CHAMPAIGN, Ill. — October in Illinois was the eighth warmest and the fourth wettest on record going back to 1895, according to Illinois State Climatologist Trent Ford at the University of Illinois’ Illinois State Water Survey.
Following a warm start to fall in September, temperatures were consistently 5 to 10 degrees above normal for the first half of October. The statewide average October temperature was 59.7 degrees, 5.1 degrees above the 1991-2020 average.
October average daily minimum temperatures ranged from 5 to 9 degrees above normal in Illinois. The average nighttime minimum temperature last month was the highest on record in Chicago, Peoria and Paducah and the top five highest on record in Rockford, the Quad Cities, Quincy and St. Louis.

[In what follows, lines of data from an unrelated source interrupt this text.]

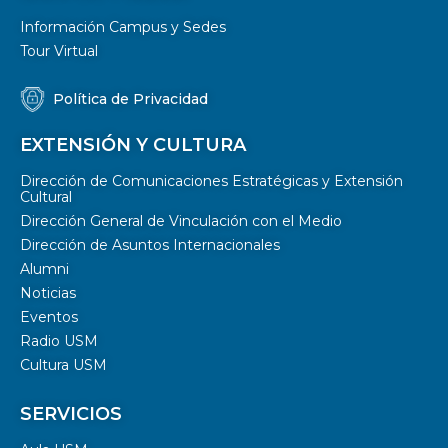
Información Campus y Sedes
Tour Virtual
Política de Privacidad
EXTENSIÓN Y CULTURA
Dirección de Comunicaciones Estratégicas y Extensión
Cultural
Dirección General de Vinculación con el Medio
Dirección de Asuntos Internacionales
Alumni
Noticias
Eventos
Radio USM
Cultura USM
SERVICIOS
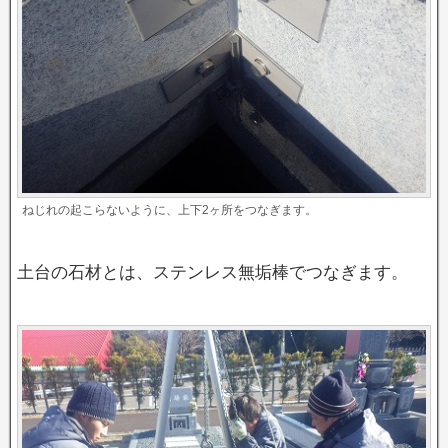
ねじれの起こらないように、上下2ヶ所をつなぎます。
土台の石材とは、ステンレス無垢棒でつなぎます。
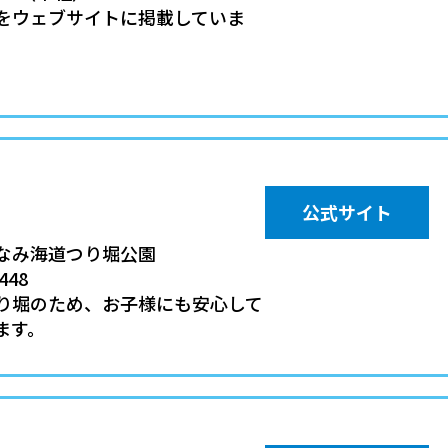
をウェブサイトに掲載していま
公式サイト
なみ海道つり堀公園
448
り堀のため、お子様にも安心して
ます。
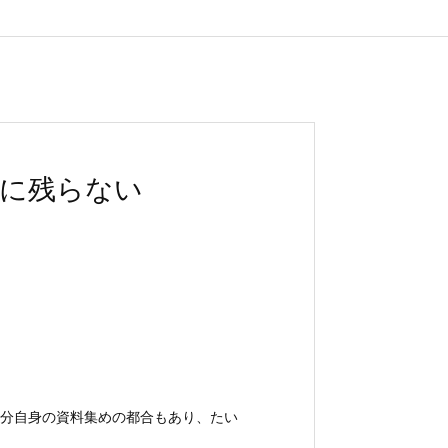
録に残らない
分自身の資料集めの都合もあり、たい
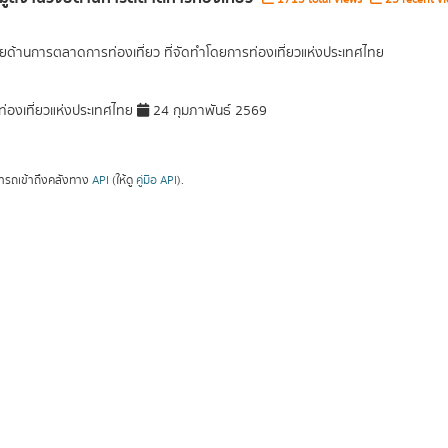
ัยด้านการตลาดการท่องเที่ยว ที่จัดทำโดยการท่องเที่ยวแห่งประเทศไทย
่องเที่ยวแห่งประเทศไทย
24 กุมภาพันธ์ 2569
ารถเข้าถึงคลังทาง
API
(ให้ดู
คู่มือ API
).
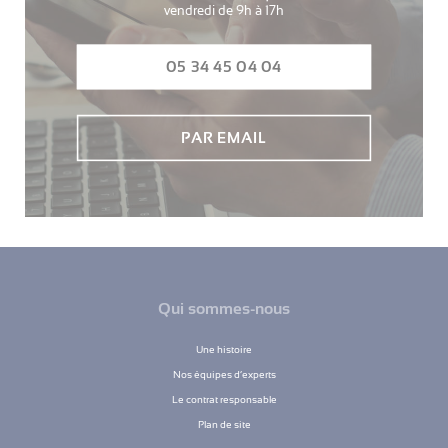
vendredi de 9h à 17h
05 34 45 04 04
PAR EMAIL
Qui sommes-nous
Une histoire
Nos équipes d’experts
Le contrat responsable
Plan de site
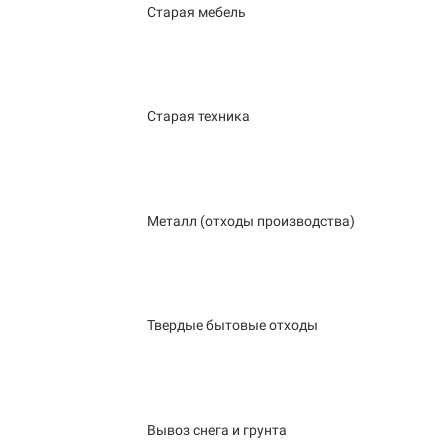
Старая мебель
Старая техника
Металл (отходы производства)
Твердые бытовые отходы
Вывоз снега и грунта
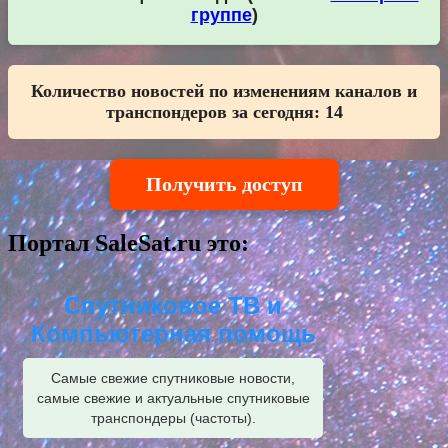
группе
)
Количество новостей по изменениям каналов и
транспондеров за сегодня:
14
Получить доступ
Портал SaleSat.ru это:
Спутниковое ТВ и
Компьютерная помощь
Самые свежие спутниковые новости,
самые свежие и актуальные спутниковые
транспондеры (частоты).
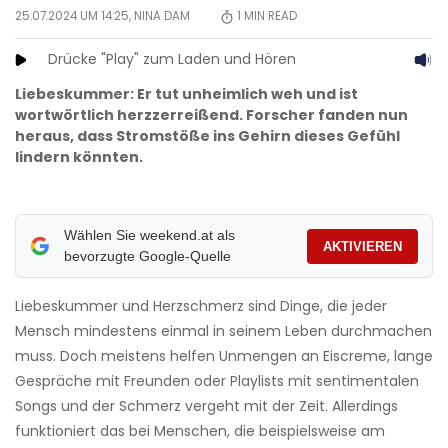
25.07.2024 UM 14:25,
NINA DAM
1
MIN READ
Drücke "Play" zum Laden und Hören
Liebeskummer: Er tut unheimlich weh und ist
wortwörtlich herzzerreißend. Forscher fanden nun
heraus, dass Stromstöße ins Gehirn dieses Gefühl
lindern könnten.
Wählen Sie weekend.at als
AKTIVIEREN
bevorzugte Google-Quelle
Liebeskummer und Herzschmerz sind Dinge, die jeder
Mensch mindestens einmal in seinem Leben durchmachen
muss. Doch meistens helfen Unmengen an Eiscreme, lange
Gespräche mit Freunden oder Playlists mit sentimentalen
Songs und der Schmerz vergeht mit der Zeit. Allerdings
funktioniert das bei Menschen, die beispielsweise am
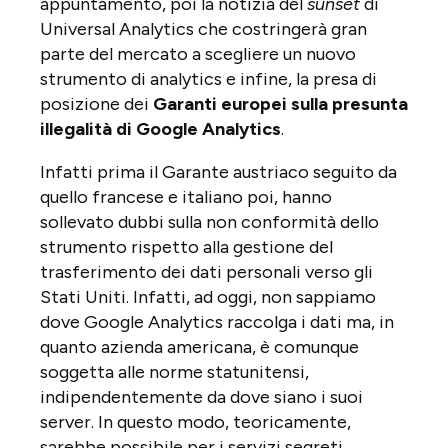
appuntamento, poi la notizia del
sunset
di
Universal Analytics che costringerà gran
parte del mercato a scegliere un nuovo
strumento di analytics e infine, la presa di
posizione dei
Garanti europei sulla presunta
illegalità di Google Analytics
.
Infatti prima il Garante austriaco seguito da
quello francese e italiano poi, hanno
sollevato dubbi sulla non conformità dello
strumento rispetto alla gestione del
trasferimento dei dati personali verso gli
Stati Uniti. Infatti, ad oggi, non sappiamo
dove Google Analytics raccolga i dati ma, in
quanto azienda americana, è comunque
soggetta alle norme statunitensi,
indipendentemente da dove siano i suoi
server. In questo modo, teoricamente,
sarebbe possibile per i servizi segreti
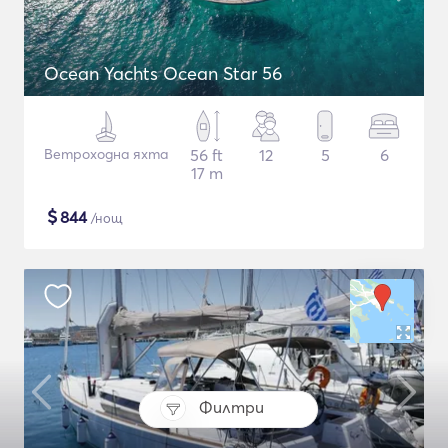
Ocean Yachts Ocean Star 56
Ветроходна яхта
56 ft
12
5
6
17 m
$
844
/нощ
Филтри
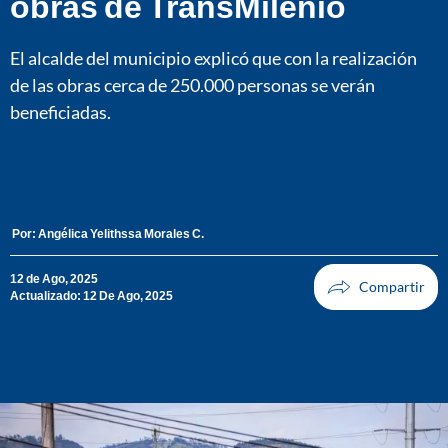
obras de TransMilenio
El alcalde del municipio explicó que con la realización
de las obras cerca de 250.000 personas se verán
beneficiadas.
Por:
Angélica Yelithssa Morales C.
12 de Ago, 2025
Actualizado: 12 De Ago, 2025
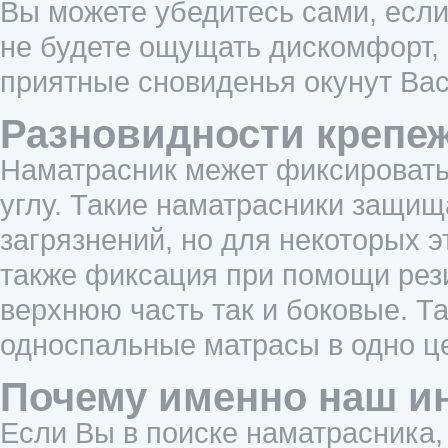
Вы можете убедитесь сами, есл
не будете ощущать дискомфорт, 
приятные сновиденья окунут Вас
Разновидности крепеж
Наматрасник межет фиксировать
углу. Такие наматрасники защищ
загрязнений, но для некоторых э
также фиксация при помощи рези
верхнюю часть так и боковые. Т
односпальные матрасы в одно ц
Почему именно наш ин
Если Вы в поиске наматрасника,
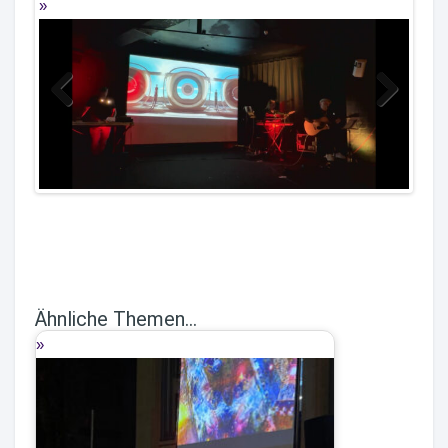
Previous
Next
Ähnliche Themen...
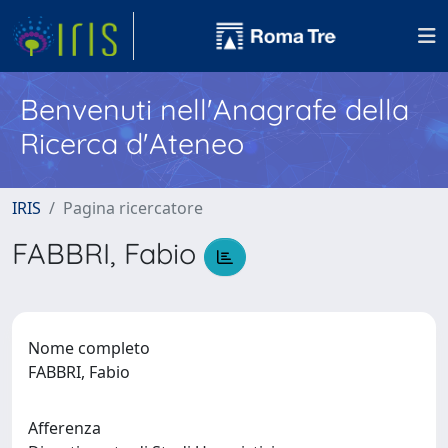
Benvenuti nell'Anagrafe della
Ricerca d'Ateneo
IRIS
Pagina ricercatore
FABBRI, Fabio
Nome completo
FABBRI, Fabio
Afferenza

The highest temperature observed in October was 91 degrees in Congerville in Woodford County, and the lowest temperature was 24 degrees in Galena in Jo Daviess County. The unusually warm weather in October broke 13 daily high maximum temperature records and 58 daily high minimum temperature records.
The preliminary statewide average total October precipitation was 6.36 inches, 3.44 inches above the 1991-2020 average. The persistently wet conditions resulted in monthly totals ranging from 3.5 inches in southwest and far southeast Illinois to over 9 inches in parts of north-central Illinois.
While southern Illinois was between 1 and 3 inches wetter than normal last month, parts of central and northern Illinois were 3 to 6 inches wetter than normal. It was the second wettest October on record in Peoria and Quincy and the fifth wettest in Springfield.
Although the rain put October harvest on hiatus, it was greatly beneficial to improving drought conditions in northern Illinois. Soil moisture and streamflow were both boosted by the wet conditions.
The U.S. Drought Monitor showed improved drought conditions throughout much of northern Illinois in the most recent map. The percentage of the state in at least severe drought declined from 8.78% on Oct. 1 to 1.22%.
Most areas between Whiteside County in northwest Illinois and Lake County in northeast Illinois remain in moderate to severe drought, however, as year-to-date precipitation deficits of 5 to 10 inches remain. Wetter weather will need to prevail throughout winter to terminate the northern Illinois drought, but October was a big step in the right direction.
The outlooks for the whole month of November show equal chances of above and below normal temperatures and precipitation across the state. Following a typical La Niña pattern, the outlook for December-February shows the highest odds of a warmer and wetter than normal winter across the state.